The disadvantage of blues, greens, etc. is obvious. To contrast a model with itself by means of stripes or different colors on various parts of the ship defeats its own purpose, since visibility is a problem only when the model is very far away and distinguishable as just a spot - a spot of diluted color due to blending of these patterns at a distance and therefore of lowered contrast. Also, less area is available for the one color that actually does the job.
Image size as related to visibility is simply a matter of "the bigger it is the farther away it may be seen." The model may be made to appear larger at a distance and therefore more visible if the whole ship is of one color rather than smaller areas of different colors. Models with deep slab-sided fuselages present a bigger target to the timer, making his job an easier one when the model is near the ground.

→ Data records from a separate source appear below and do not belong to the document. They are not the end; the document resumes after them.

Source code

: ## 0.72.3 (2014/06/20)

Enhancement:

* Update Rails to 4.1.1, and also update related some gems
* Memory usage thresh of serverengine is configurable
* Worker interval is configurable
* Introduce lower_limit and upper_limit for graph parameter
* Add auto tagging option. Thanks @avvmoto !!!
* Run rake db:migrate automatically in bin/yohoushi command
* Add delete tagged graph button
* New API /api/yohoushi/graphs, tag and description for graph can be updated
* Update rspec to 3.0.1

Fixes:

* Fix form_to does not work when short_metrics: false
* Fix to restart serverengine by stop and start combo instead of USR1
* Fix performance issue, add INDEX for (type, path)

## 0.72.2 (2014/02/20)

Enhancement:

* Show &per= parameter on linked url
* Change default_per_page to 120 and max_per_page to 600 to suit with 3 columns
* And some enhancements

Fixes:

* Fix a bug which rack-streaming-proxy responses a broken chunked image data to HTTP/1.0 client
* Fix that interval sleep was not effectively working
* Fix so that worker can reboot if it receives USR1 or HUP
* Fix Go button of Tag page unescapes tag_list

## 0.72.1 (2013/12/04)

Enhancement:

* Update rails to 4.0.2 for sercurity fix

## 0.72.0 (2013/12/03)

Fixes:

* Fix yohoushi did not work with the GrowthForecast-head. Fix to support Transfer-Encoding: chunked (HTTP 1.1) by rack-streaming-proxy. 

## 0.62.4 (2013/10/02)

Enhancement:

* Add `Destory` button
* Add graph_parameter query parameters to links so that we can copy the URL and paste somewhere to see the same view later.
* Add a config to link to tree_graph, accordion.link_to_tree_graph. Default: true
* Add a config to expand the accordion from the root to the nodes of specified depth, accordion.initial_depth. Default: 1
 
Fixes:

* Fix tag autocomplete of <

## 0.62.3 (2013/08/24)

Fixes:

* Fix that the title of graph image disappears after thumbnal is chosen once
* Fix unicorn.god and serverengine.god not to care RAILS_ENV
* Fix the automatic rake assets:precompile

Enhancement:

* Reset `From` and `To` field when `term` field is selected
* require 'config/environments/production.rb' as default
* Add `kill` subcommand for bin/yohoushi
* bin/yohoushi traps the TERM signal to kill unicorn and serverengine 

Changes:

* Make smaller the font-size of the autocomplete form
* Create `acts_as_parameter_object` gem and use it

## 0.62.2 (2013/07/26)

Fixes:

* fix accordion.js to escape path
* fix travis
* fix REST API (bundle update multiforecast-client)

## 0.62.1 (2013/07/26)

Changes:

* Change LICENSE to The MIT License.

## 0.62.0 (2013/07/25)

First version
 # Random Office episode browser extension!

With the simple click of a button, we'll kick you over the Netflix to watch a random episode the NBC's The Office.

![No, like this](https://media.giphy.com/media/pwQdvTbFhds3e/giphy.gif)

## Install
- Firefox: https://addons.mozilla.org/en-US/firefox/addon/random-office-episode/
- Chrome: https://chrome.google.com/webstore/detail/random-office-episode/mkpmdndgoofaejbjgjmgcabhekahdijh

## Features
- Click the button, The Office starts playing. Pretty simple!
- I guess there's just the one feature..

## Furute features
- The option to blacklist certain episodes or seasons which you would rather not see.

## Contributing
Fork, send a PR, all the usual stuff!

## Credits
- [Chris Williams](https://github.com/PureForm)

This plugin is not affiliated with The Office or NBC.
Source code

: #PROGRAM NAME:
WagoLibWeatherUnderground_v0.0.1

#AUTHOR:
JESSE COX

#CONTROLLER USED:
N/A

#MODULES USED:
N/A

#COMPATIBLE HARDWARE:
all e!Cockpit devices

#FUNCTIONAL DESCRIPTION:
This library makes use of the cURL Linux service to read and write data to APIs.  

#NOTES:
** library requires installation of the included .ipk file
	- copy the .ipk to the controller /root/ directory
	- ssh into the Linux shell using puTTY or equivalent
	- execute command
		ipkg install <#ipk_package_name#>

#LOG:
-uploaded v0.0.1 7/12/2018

We may achieve the best contrasts by the following methods. Pigmented dope for the fuselage and rudder gives best visibility against the ground, buildings, and vegetation. The color giving best possible contrast here is orange. Reds, unless very light, are poor in conditions of dim light, and yellows fade into hazy backgrounds easily. Transparent dyed dope for the wing and stab allow the plane to "light up" when overhead in direct sunlight, giving excellent light-on-dark visibility.
Orange, light red and also dark yellow do about equally well here, but since these surfaces are also the ones seen when searching for the model by air, orange again takes preference.
If transparent dyed dope is not available in your "locality it can be made by dissolving ordinary household dye in acetone and adding it to clear dope. Fluorescent dyed dope is many times as bright as any other finish and if used on the entire ship nothing could be better, but the cost is prohibitive and it fades readily. It may be used on leading edges to increase visibility when a small front profile is presented to the viewer, but if the model's circling rate is high enough the 10-second o.o.s. rule makes up for low visibility in this position.
Metal foil with high gloss finishes can give occasional flashes of very high brightness for almost unlimited visibility, but it is not reliable due to the narrow "beams" of light reflected and of course .is good only in direct sunlight. A high gloss also improves the brightness of colored finishes and should always be used.
There are a few factors that are concerned with the viewer and not the model that are of considerable help. If the size of the viewer's pupil is less than about 2.3 mm. due to a bright day, visual acuity will decrease due to diffraction of the light entering. the eye. Dark glasses of good quality will allow the pupil to become larger, resulting in better ability to see objects on the threshold of visibility. You may find that it will pay dividends in longer flights recorded before o.o.s. to loan the timer your sunglasses. A visored cap can also increase visual acuity for the same reason, and in addition reduce glare from dust on one's glasses, and to a lesser degree, glare from scattered light within the eye itself.
Summing up, then, we find that orange is the best all-around color for good visibility. It should be used in opaque pigmented form for the fuselage and rudder and in a transparent deeply dyed form for the wing and stab. A glossy waxed finish on both will increase "flash" visibility and apparent brightness of the color.
Proper use of color can make a very real difference in the flight times recorded for your ships. Try it and see how it will. help bring you into the winner's circle!